Para tener fe en dioses inmortales, que viven en algún lugar de los cielos, no hacía falta la revelación bíblica; ya estaban presentes en el imaginario religioso de los pueblos. Es fácil ser ateo negando a un dios celeste y lejano. Es mucho más difícil ser ateo del Dios bíblico, porque hay que enfrentarse a él, luchar con él y vencerle en esta tierra, en su vado nocturno. Para tener “aquel día” la esperanza de cerrar los ojos y volver a abrirlos más allá, de una forma distinta pero verdadera, previamente debemos haber entrevisto aquí la divinidad con nuestros ojos, debemos haber sentido algún soplo o algún eco de su voz, debemos haberle reconocido en la boca de los profetas o haberlo deseado o soñado al menos una vez.
Ezequías y sus contemporáneos no podían ver la muerte como la “puerta del paraíso” de los justos, sino como el final del don de la vida y el comienzo de algo oscuro y temible: «En medio de mis días tengo que marchar hacia las puertas del abismo; me privan del resto de mis años» (38,10). El relato nos dice que Ezequías lloró a lágrima viva. A diferencia de los patriarcas de Israel, no está “saciado de días”: «En medio de mis días tengo que marchar» (38,10). Además, la muerte prematura estaba revestida de un significado de castigo divino, se la relacionaba con alguna culpa (esto es típico de la religión retributiva, muy radicada en el mundo antiguo, incluso en Israel). El rey es justo, no acepta la muerte con resignación, y reza: «Dígnate recordar que yo he andado en tu presencia con fidelidad». Nunca estamos preparados para morir, porque es un acto único del que no podemos tener experiencia directa. Aprendemos a morir viendo la muerte de otros, que son arrancados de nuestro lado, y por eso nos falta amistad con nuestra muerte. Pero cuando la muerte llega en la flor de la vida es verdaderamente como un gran “enemigo” que irrumpe en la noche para robar, segar y cortar: «Como un tejedor, devanaba yo mi vida, y me cortan la trama» (38,12). Ezequías llora y grita: «Estoy piando como una golondrina, gimo como una paloma» (38,13-14).
Este llanto del rey justo se convierte en una oración potente y milagrosa. YHWH la escucha, interviene y envía de nuevo a Isaías a llevarle la buena noticia de la salvación: «He oído tu plegaria, he visto tus lágrimas y voy a curarte. Añadiré quince años a tus días. Te liberaré a ti y a esta ciudad de la mano del rey de Asiria» (38,5-6). El llanto de Ezequías “conmueve” a Dios. Al igual que el llanto de Agar, cuando fue expulsada por Sara al desierto y le salió al encuentro el primer ángel para consolarla y salvarla.
..............................
Consigna del ejercicio:
Según el fragmento sobre Ezequías, ¿cuántos años promete YHWH añadir a los días del rey? Los registros son material aparte y no forman parte del fragmento.
..............................
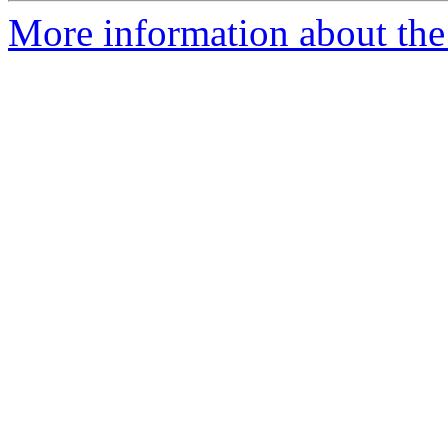
More information about the 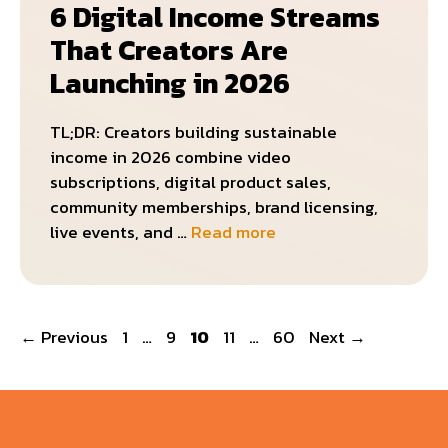
6 Digital Income Streams
That Creators Are
Launching in 2026
TL;DR: Creators building sustainable
income in 2026 combine video
subscriptions, digital product sales,
community memberships, brand licensing,
live events, and …
Read more
Page
Page
Page
Page
Page
←
Previous
1
…
9
10
11
…
60
Next
→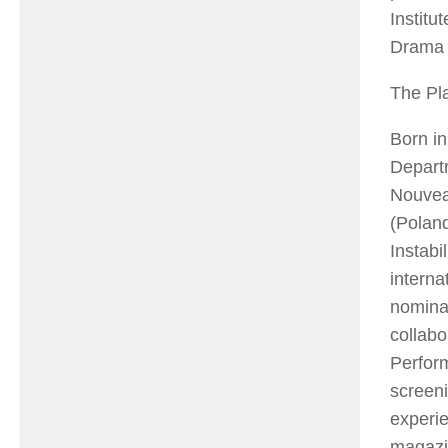
Institu
Drama 
The Pl
Born in
Departm
Nouveau
(Poland
Instabi
interna
nominat
collabo
Perfor
screen
experie
magaz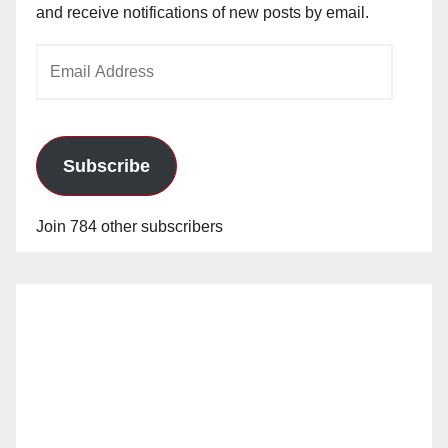
and receive notifications of new posts by email.
Email
Address
Subscribe
Join 784 other subscribers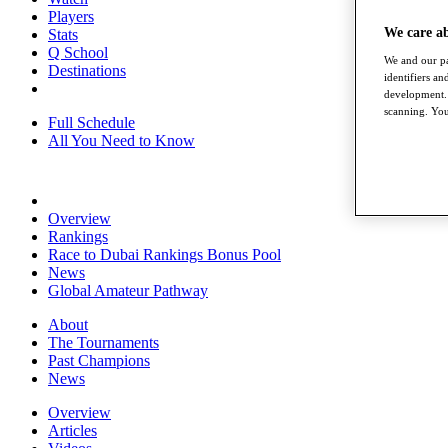
Players
We care a
Stats
Q School
We and our pa
Destinations
identifiers a
development. 
scanning. You
Full Schedule
All You Need to Know
Overview
Rankings
Race to Dubai Rankings Bonus Pool
News
Global Amateur Pathway
About
The Tournaments
Past Champions
News
Overview
Articles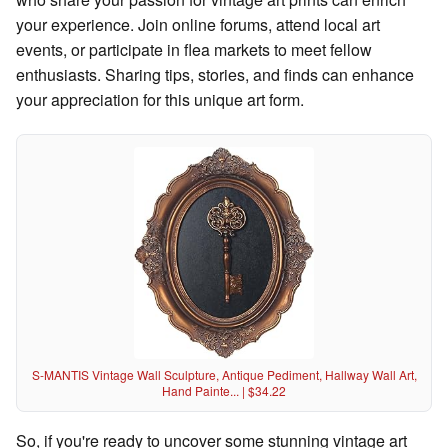
your experience. Join online forums, attend local art
events, or participate in flea markets to meet fellow
enthusiasts. Sharing tips, stories, and finds can enhance
your appreciation for this unique art form.
S-MANTIS Vintage Wall Sculpture, Antique Pediment, Hallway Wall Art,
Hand Painte... | $34.22
So, if you're ready to uncover some stunning vintage art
..............................
Respuesta del ejercicio:
Quince años.